> **Work to be completed**
Write the entries out again exactly; any picture among them gets left out.

> **Source information**
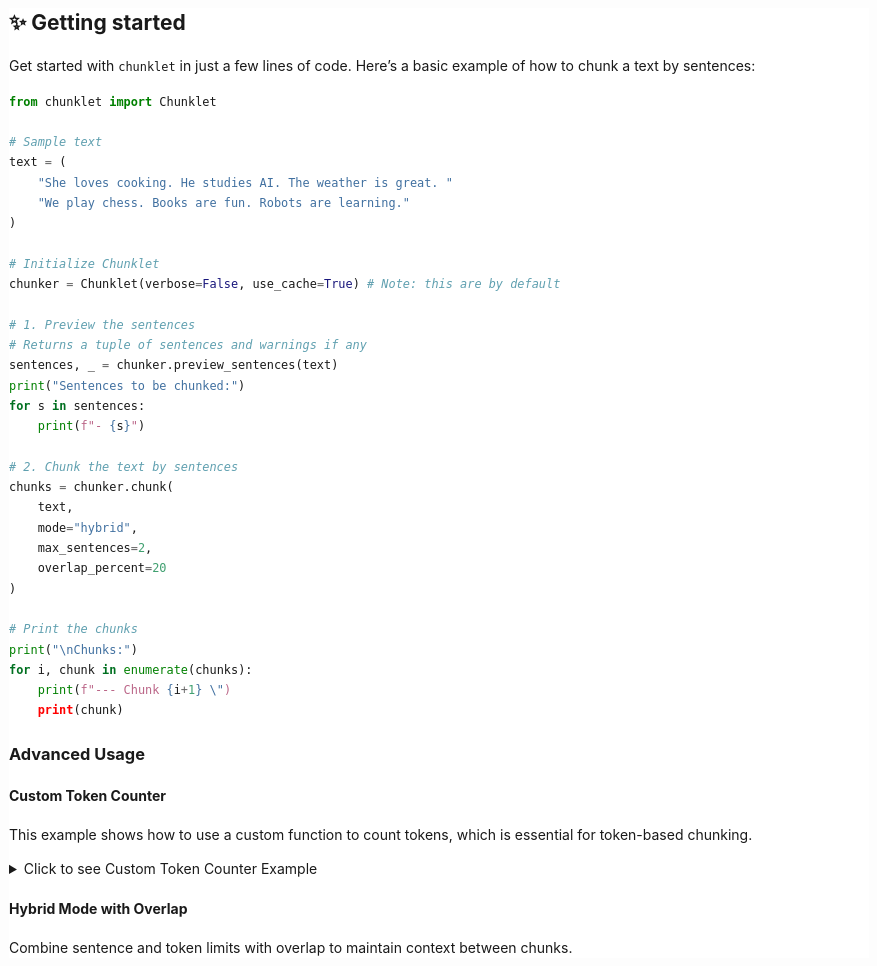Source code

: 
## ✨ Getting started

Get started with `chunklet` in just a few lines of code. Here’s a basic example of how to chunk a text by sentences:

```python
from chunklet import Chunklet

# Sample text
text = (
    "She loves cooking. He studies AI. The weather is great. "
    "We play chess. Books are fun. Robots are learning."
)

# Initialize Chunklet 
chunker = Chunklet(verbose=False, use_cache=True) # Note: this are by default

# 1. Preview the sentences
# Returns a tuple of sentences and warnings if any
sentences, _ = chunker.preview_sentences(text)
print("Sentences to be chunked:")
for s in sentences:
    print(f"- {s}")

# 2. Chunk the text by sentences
chunks = chunker.chunk(
    text,
    mode="hybrid",
    max_sentences=2,
    overlap_percent=20
)

# Print the chunks
print("\nChunks:")
for i, chunk in enumerate(chunks):
    print(f"--- Chunk {i+1} \")
    print(chunk)
```

### Advanced Usage

#### Custom Token Counter

This example shows how to use a custom function to count tokens, which is essential for token-based chunking.

<details><summary>Click to see Custom Token Counter Example</summary></details>

#### Hybrid Mode with Overlap

Combine sentence and token limits with overlap to maintain context between chunks.
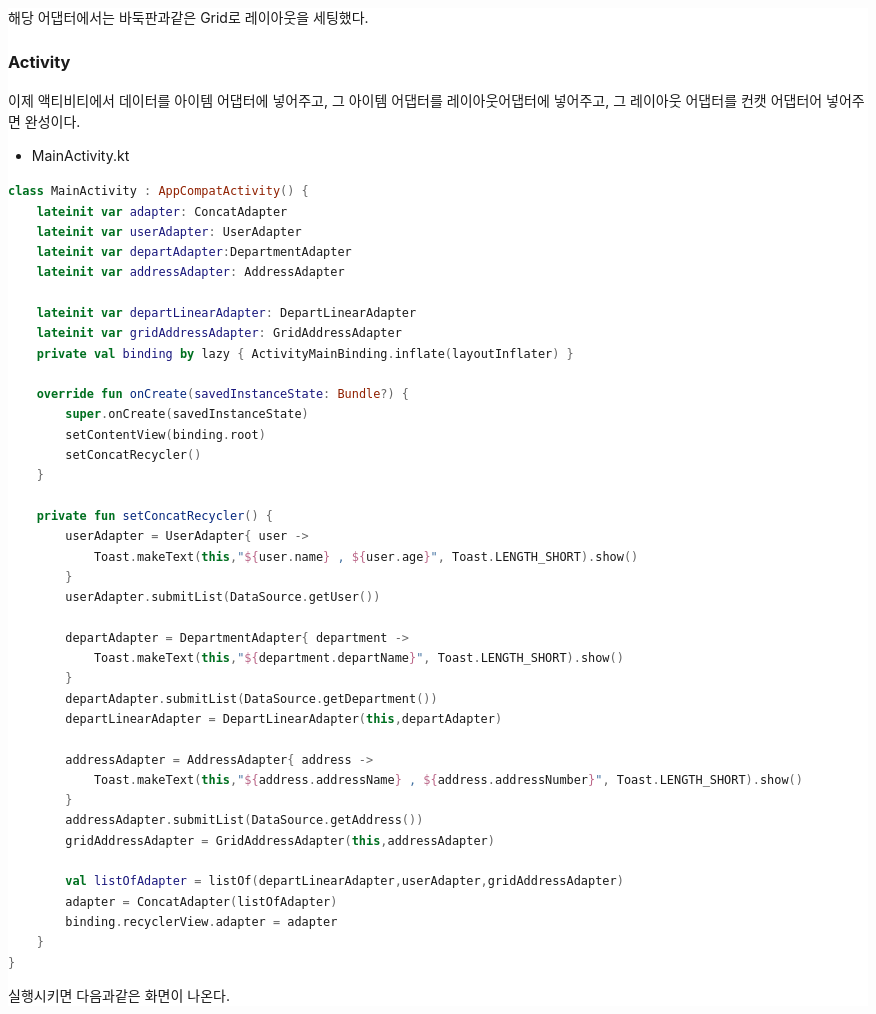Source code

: 해당 어댑터에서는 바둑판과같은 Grid로 레이아웃을 세팅했다.

### Activity

이제 액티비티에서 데이터를 아이템 어댑터에 넣어주고, 그 아이템 어댑터를 레이아웃어댑터에 넣어주고, 그 레이아웃 어댑터를 컨캣 어댑터어 넣어주면 완성이다.

- MainActivity.kt

```kotlin
class MainActivity : AppCompatActivity() {
    lateinit var adapter: ConcatAdapter
    lateinit var userAdapter: UserAdapter
    lateinit var departAdapter:DepartmentAdapter
    lateinit var addressAdapter: AddressAdapter

    lateinit var departLinearAdapter: DepartLinearAdapter
    lateinit var gridAddressAdapter: GridAddressAdapter
    private val binding by lazy { ActivityMainBinding.inflate(layoutInflater) }

    override fun onCreate(savedInstanceState: Bundle?) {
        super.onCreate(savedInstanceState)
        setContentView(binding.root)
        setConcatRecycler()
    }

    private fun setConcatRecycler() {
        userAdapter = UserAdapter{ user ->
            Toast.makeText(this,"${user.name} , ${user.age}", Toast.LENGTH_SHORT).show()
        }
        userAdapter.submitList(DataSource.getUser())

        departAdapter = DepartmentAdapter{ department ->
            Toast.makeText(this,"${department.departName}", Toast.LENGTH_SHORT).show()
        }
        departAdapter.submitList(DataSource.getDepartment())
        departLinearAdapter = DepartLinearAdapter(this,departAdapter)

        addressAdapter = AddressAdapter{ address ->
            Toast.makeText(this,"${address.addressName} , ${address.addressNumber}", Toast.LENGTH_SHORT).show()
        }
        addressAdapter.submitList(DataSource.getAddress())
        gridAddressAdapter = GridAddressAdapter(this,addressAdapter)

        val listOfAdapter = listOf(departLinearAdapter,userAdapter,gridAddressAdapter)
        adapter = ConcatAdapter(listOfAdapter)
        binding.recyclerView.adapter = adapter
    }
}
```

실행시키면 다음과같은 화면이 나온다.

> **Answer for the task**
Source code

: 
## ✨ Getting started

Get started with `chunklet` in just a few lines of code. Here’s a basic example of how to chunk a text by sentences:

```python
from chunklet import Chunklet

# Sample text
text = (
    "She loves cooking. He studies AI. The weather is great. "
    "We play chess. Books are fun. Robots are learning."
)

# Initialize Chunklet 
chunker = Chunklet(verbose=False, use_cache=True) # Note: this are by default

# 1. Preview the sentences
# Returns a tuple of sentences and warnings if any
sentences, _ = chunker.preview_sentences(text)
print("Sentences to be chunked:")
for s in sentences:
    print(f"- {s}")

# 2. Chunk the text by sentences
chunks = chunker.chunk(
    text,
    mode="hybrid",
    max_sentences=2,
    overlap_percent=20
)

# Print the chunks
print("\nChunks:")
for i, chunk in enumerate(chunks):
    print(f"--- Chunk {i+1} \")
    print(chunk)
```

### Advanced Usage

#### Custom Token Counter

This example shows how to use a custom function to count tokens, which is essential for token-based chunking.

<details><summary>Click to see Custom Token Counter Example</summary></details>

#### Hybrid Mode with Overlap

Combine sentence and token limits with overlap to maintain context between chunks.
Source code

: 해당 어댑터에서는 바둑판과같은 Grid로 레이아웃을 세팅했다.

### Activity

이제 액티비티에서 데이터를 아이템 어댑터에 넣어주고, 그 아이템 어댑터를 레이아웃어댑터에 넣어주고, 그 레이아웃 어댑터를 컨캣 어댑터어 넣어주면 완성이다.

- MainActivity.kt

```kotlin
class MainActivity : AppCompatActivity() {
    lateinit var adapter: ConcatAdapter
    lateinit var userAdapter: UserAdapter
    lateinit var departAdapter:DepartmentAdapter
    lateinit var addressAdapter: AddressAdapter

    lateinit var departLinearAdapter: DepartLinearAdapter
    lateinit var gridAddressAdapter: GridAddressAdapter
    private val binding by lazy { ActivityMainBinding.inflate(layoutInflater) }

    override fun onCreate(savedInstanceState: Bundle?) {
        super.onCreate(savedInstanceState)
        setContentView(binding.root)
        setConcatRecycler()
    }

    private fun setConcatRecycler() {
        userAdapter = UserAdapter{ user ->
            Toast.makeText(this,"${user.name} , ${user.age}", Toast.LENGTH_SHORT).show()
        }
        userAdapter.submitList(DataSource.getUser())

        departAdapter = DepartmentAdapter{ department ->
            Toast.makeText(this,"${department.departName}", Toast.LENGTH_SHORT).show()
        }
        departAdapter.submitList(DataSource.getDepartment())
        departLinearAdapter = DepartLinearAdapter(this,departAdapter)

        addressAdapter = AddressAdapter{ address ->
            Toast.makeText(this,"${address.addressName} , ${address.addressNumber}", Toast.LENGTH_SHORT).show()
        }
        addressAdapter.submitList(DataSource.getAddress())
        gridAddressAdapter = GridAddressAdapter(this,addressAdapter)

        val listOfAdapter = listOf(departLinearAdapter,userAdapter,gridAddressAdapter)
        adapter = ConcatAdapter(listOfAdapter)
        binding.recyclerView.adapter = adapter
    }
}
```

실행시키면 다음과같은 화면이 나온다.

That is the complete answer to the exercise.